The key drivers of value are breakthrough therapy designation and accelerated approval from CPACS, which largely depend on anti-cancer efficacy/synergy, the number of indications (both cancer types and anthracycline combinations), and the cardioprotective effect. If RAC can prove that Bisantrene synergizes effectively to provide significant improvement in anti-cancer efficacy in over 75% of cancer indications and anthracyclines while offering cardioprotection similar to that of dexrazoxane (approximately a 65% decrease in cardiac events), then I believe it easily meets the criteria for accelerated approval. Given the significant issue of anthracycline-induced cardiotoxicity, Bisantrene might not need to be this effective to achieve breakthrough therapy designation or accelerated approval, but it could be a matter of patient numbers—50 from Phase 1a/b and 100 from Phase 2 might be sufficient. A good example is Trilaciclib, an IV CDK4/6 inhibitor that reduces chemotherapy-induced myelosuppression. It was approved based on three Phase 2 trials in 159 patients, and while there was an improvement in myelosuppression rates, there wasn't much improvement in efficacy. Bisantrene could potentially achieve both safety and efficacy, a world first.
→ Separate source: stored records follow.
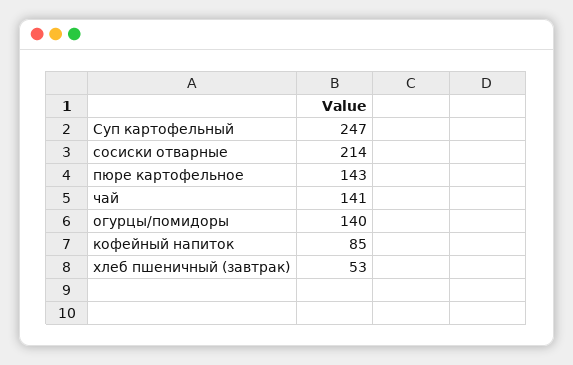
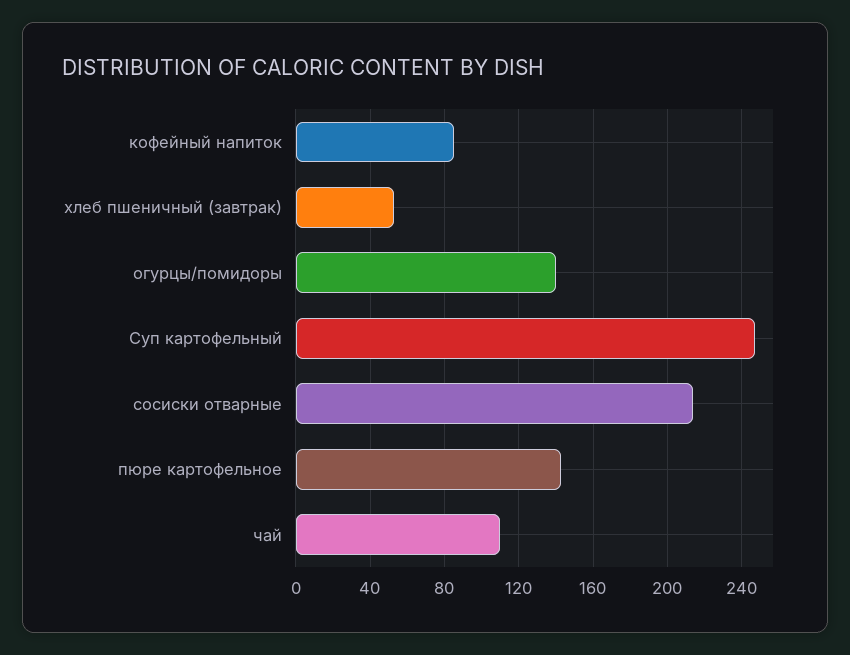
чай: 141 -> 110

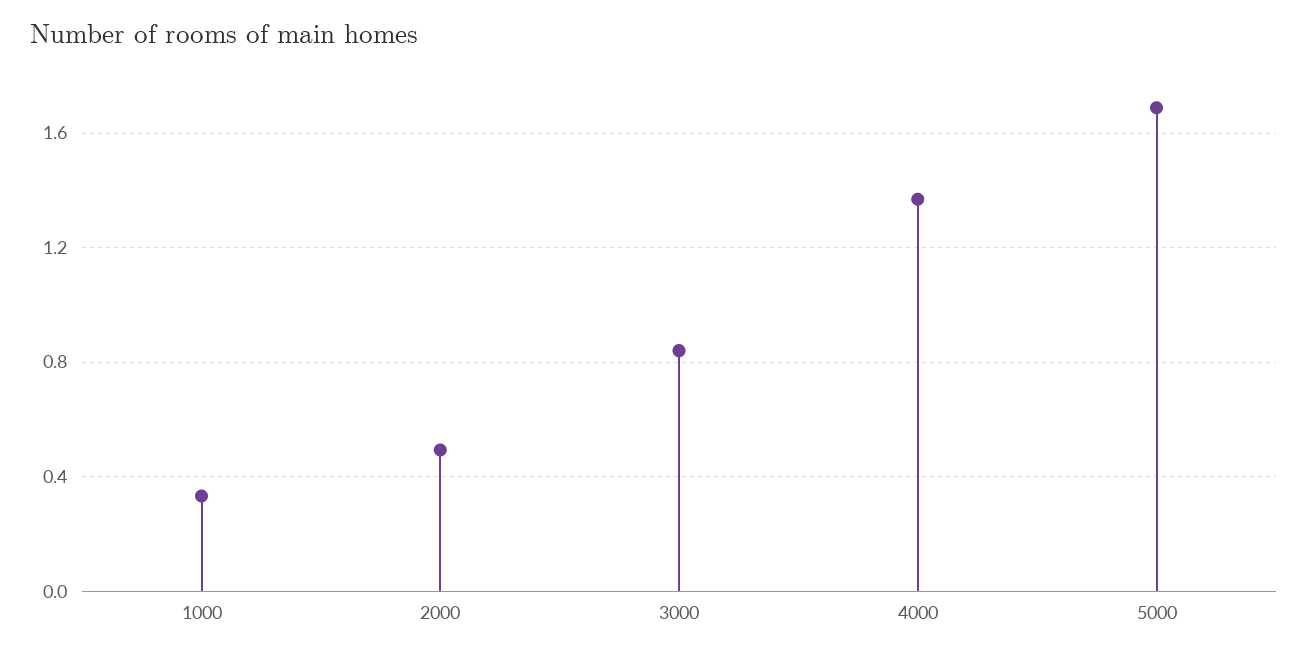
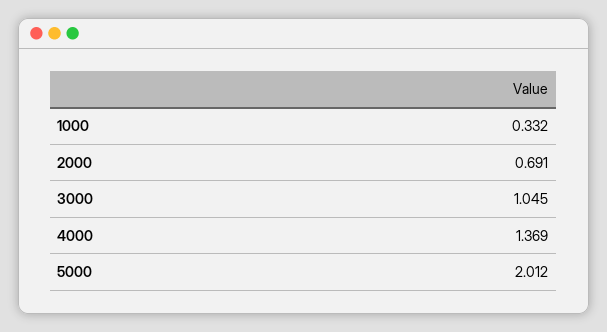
2000: 0.5 -> 0.691
3000: 0.85 -> 1.045
5000: 1.7 -> 2.012

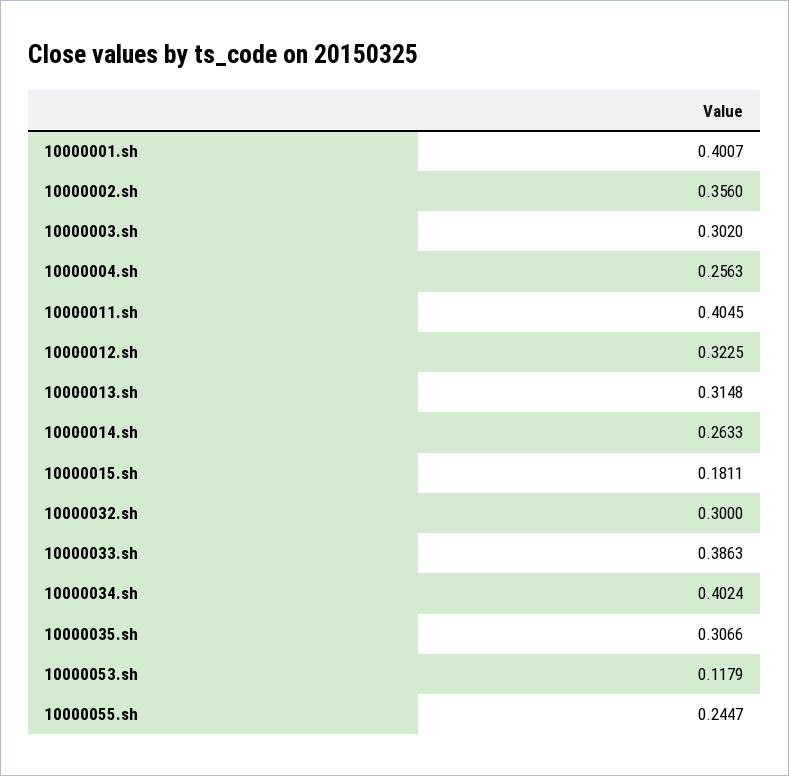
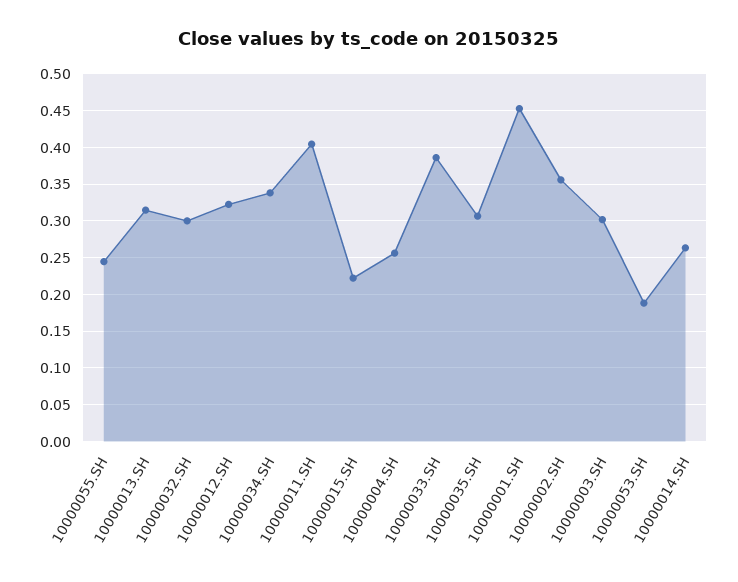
10000001.sh: 0.4007 -> 0.45
10000015.sh: 0.1811 -> 0.22
10000034.sh: 0.4024 -> 0.34
10000053.sh: 0.1179 -> 0.19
The next key driver is competition. Many factors can influence this, but one approach is to focus on using a company's biggest and best drugs and demonstrating that Bisantrene can enhance their efficacy. This is an easy example to consider, as it’s already summarized in a table, hah. Acquired resistance rates for immune checkpoint blockade (ICB) therapies are a significant issue. Simply compare the column for Overall Response Rate (ORR) to the Estimated acquired resistance rate. If Bisantrene can demonstrate synergy with drugs like Keytruda and Opdivo across a broad range of cancer types, leading to reduced rates of acquired resistance, it could create a highly competitive scenario. Bisantrene has already been shown to overcome ICB resistance in a very aggressive mouse melanoma model, the same model that revealed changes in macrophage activity. If Bisantrene can achieve similar results with ICBs and other targeted therapies owned by large pharmaceutical companies, where it has already shown synergy, this could set the stage for competition among potential buyers.



A competitive buyout is 100% the best outcome for shareholders, and I think the board changes are aligning with that strategy. Get the people in that can get the job done.